> [Description of the task] Transcribe all of the data exactly. Images stay out.

> [Given entries]
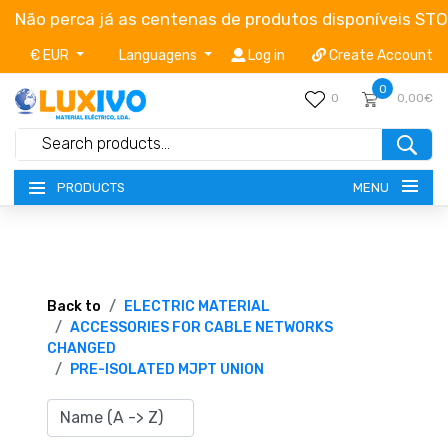
Não perca já as centenas de produtos disponíveis ST
€ EUR
Languagens
Log in
Create Account
0
0
0,00€
MENU
PRODUCTS
NEW-PRODUCTS
TERMS OF SERVICE
Back to
ELECTRIC MATERIAL
ACCESSORIES FOR CABLE NETWORKS
CHANGED
CATALOGUES
PRE-ISOLATED MJPT UNION
CAMPAIGNS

> [Response to this exercise]
Não perca já as centenas de produtos disponíveis ST
€ EUR
Languagens
Log in
Create Account
0
0
0,00€
MENU
PRODUCTS
NEW-PRODUCTS
TERMS OF SERVICE
Back to
ELECTRIC MATERIAL
ACCESSORIES FOR CABLE NETWORKS
CHANGED
CATALOGUES
PRE-ISOLATED MJPT UNION
CAMPAIGNS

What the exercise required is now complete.